Division of Hematology, Department of Medicine, Mayo Clinic, Rochester, Minnesota, USA.
Division of Biomedical Statistics & Informatics, Department of Health Sciences Research, Mayo Clinic, Rochester, Minnesota, USA.
Oncologist. 2020 Nov;25(11):974-980. doi: 10.1634/theoncologist.2020-0388. Epub 2020 Sep 20.
Approximately 25% of patients with chronic lymphocytic leukemia (CLL) experience a flare of disease following ibrutinib discontinuation. A critical question is whether this phenomenon may also occur when ibrutinib is temporarily held. This study aimed to determine the frequency and characteristics of disease flares in this setting and assess risk factors and clinical outcomes.
We identified all patients with CLL seen at Mayo Clinic between October 2012 and March 2019 who received ibrutinib. Temporary interruptions in treatment and associated clinical findings were ascertained.
Among the 372 patients identified, 143 (38%) had at least one temporary interruption (median 1 hold, range 1-7 holds) in treatment. The median duration of interruption was 8 days (range 1-59 days) and the most common indication was periprocedural. Among the 143 patients with ≥1 hold, an associated disease flare was seen in 35 (25%) patients: mild (constitutional symptoms only) in 21 patients and severe (constitutional symptoms with exam/radiographic findings or laboratory changes) in 14 patients. Disease flare resolved with resuming ibrutinib in all patients. Predictive factors of disease flare included progressive disease at time of hold and ≥ 24 months of ibrutinib exposure. The occurrence of disease flare with an ibrutinib hold was associated with shorter event-free survival (hazard ratio 2.3; 95% confidence interval 1.3-4.1; p = .007) but not overall survival.
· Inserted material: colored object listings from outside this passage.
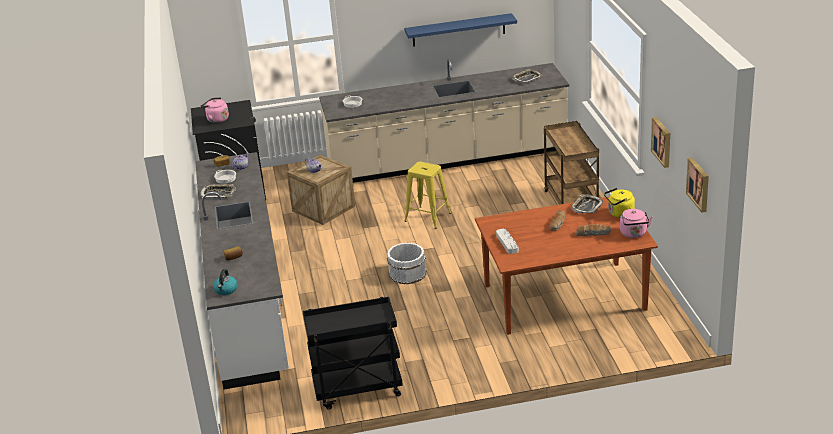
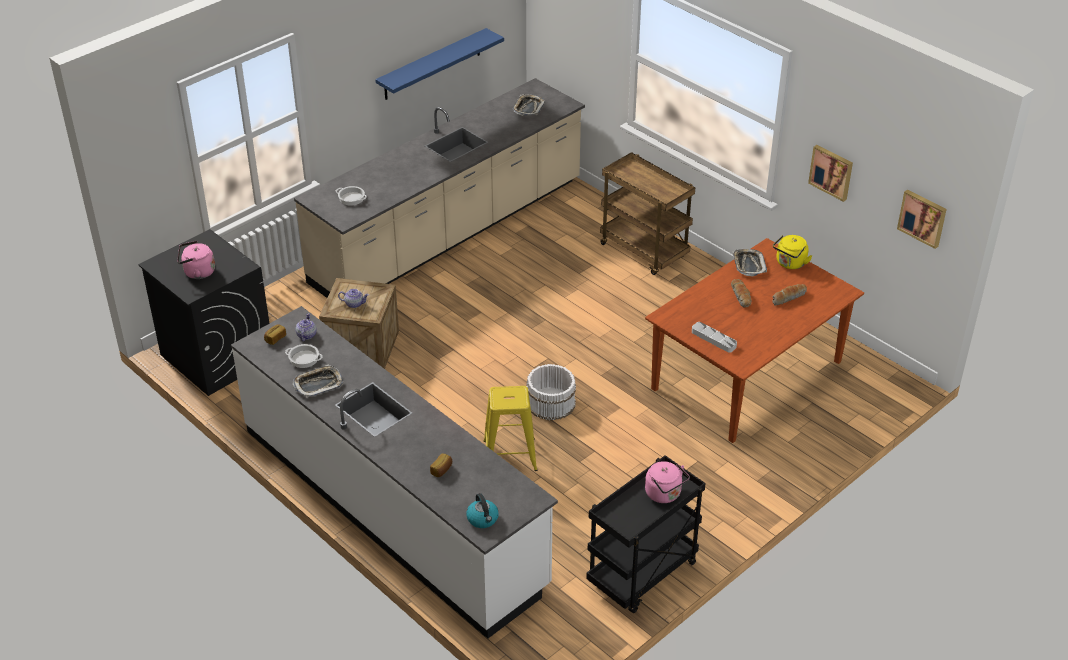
camera: 35 degrees left, 10 degrees up
(428, 217) = (502, 319): yellow stool -> yellow stool (510, 455)
(634, 234) = (828, 285): pink kettle -> pink kettle (665, 494)

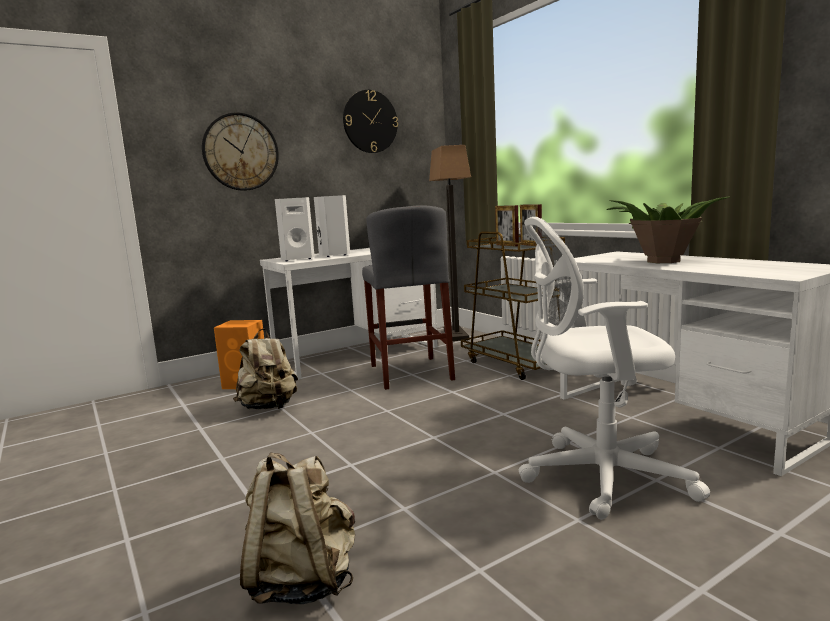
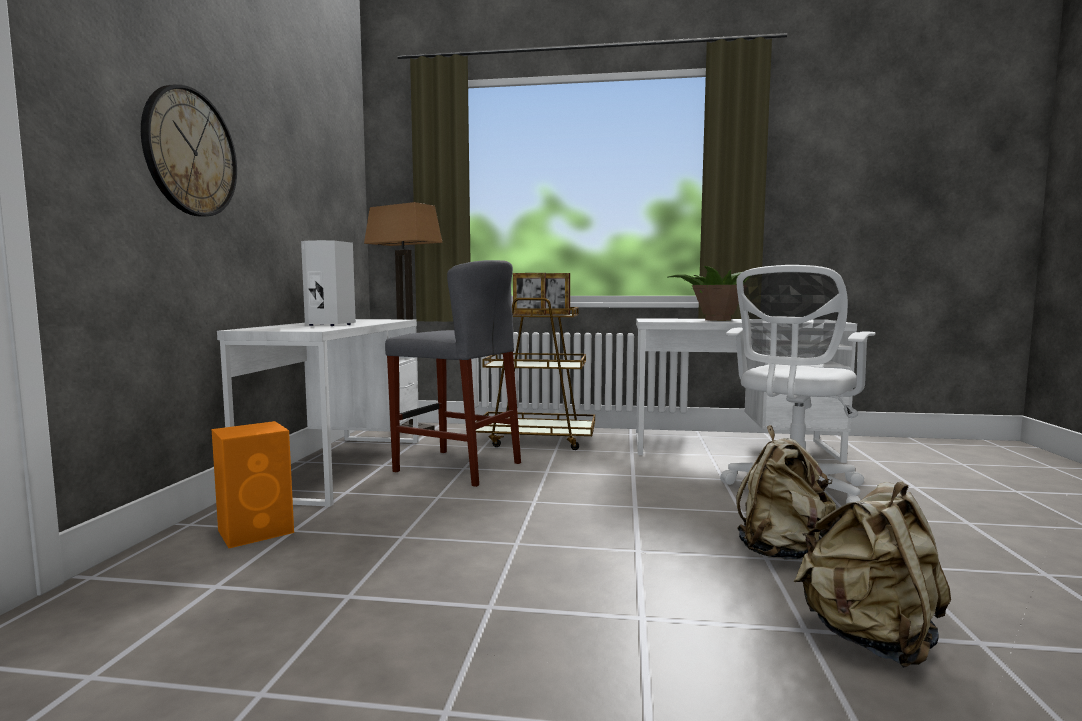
camera: 50 degrees left, 5 degrees down
(269, 407) = (384, 542): beige backpack -> beige backpack (781, 551)
(296, 259) = (297, 328): white speaker -> none
(370, 121) = (315, 155): wall clock -> none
Temporary interruptions in ibrutinib treatment of patients with CLL are common, and one quarter of patients who held ibrutinib in this study experienced a disease flare. Resolution with resuming ibrutinib underscores the importance of awareness of this phenomenon for optimal management.
Ibrutinib is a very effective treatment for chronic lymphocytic leukemia (CLL) but needs to be taken continuously. Side effects, such as increased bleeding risk with procedures, require temporary interruptions in this continuous treatment. Rapid CLL progression following ibrutinib discontinuation has been increasingly recognized. This study demonstrates that similar flares in disease signs or symptoms may occur during ibrutinib holds as well. Importantly, management with restarting ibrutinib led to quick clinical improvement. Awareness of this phenomenon among clinicians is critical to avoid associated patient morbidity and premature cessation of effective treatment with ibrutinib if the flare is misidentified as true progression of disease.
约 25%的慢性淋巴细胞白血病(CLL)患者在停用伊布替尼后会出现疾病 flares。一个关键问题是,当伊布替尼被暂时停用,是否也会出现这种现象。本研究旨在确定在此情况下疾病 flares 的发生频率和特征,并评估风险因素和临床结局。
我们在梅奥诊所确定了 2012 年 10 月至 2019 年 3 月期间接受伊布替尼治疗的所有 CLL 患者。确定了治疗期间暂时中断和相关临床发现。
在确定的 372 名患者中,143 名(38%)至少有一次治疗中断(中位数 1 次停药,范围 1-7 次停药)。中断的中位时间为 8 天(范围 1-59 天),最常见的停药指征为围手术期。在 143 名有≥1 次停药的患者中,有 35 名(25%)患者出现疾病 flares:21 名患者为轻度(仅有全身症状),14 名患者为重度(全身症状伴有体格检查/影像学发现或实验室改变)。所有患者在重新开始伊布替尼治疗后,疾病 flares 均得到缓解。疾病 flares 的预测因素包括停药时疾病进展和伊布替尼暴露时间≥24 个月。伊布替尼停药时发生疾病 flares 与无事件生存时间缩短相关(风险比 2.3;95%置信区间 1.3-4.1;p=0.007),但与总生存时间无关。
伊布替尼治疗 CLL 患者的治疗中断很常见,本研究中接受伊布替尼治疗的患者中有四分之一出现疾病 flares。重新开始伊布替尼治疗可缓解疾病 flares,这凸显了了解这种现象对最佳管理的重要性。
伊布替尼是慢性淋巴细胞白血病(CLL)的一种非常有效的治疗方法,但需要连续服用。由于增加了手术出血风险等副作用,这种连续治疗需要暂时中断。伊布替尼停药后 CLL 迅速进展的情况已逐渐得到认识。本研究表明,在伊布替尼停药期间也可能出现类似的疾病迹象或症状 flares。重要的是,重新开始伊布替尼治疗可迅速改善临床情况。如果这种 flares 被错误地识别为疾病的真正进展,那么临床医生对此现象的认识至关重要,这可以避免与疾病相关的发病率,并避免过早停止有效的伊布替尼治疗。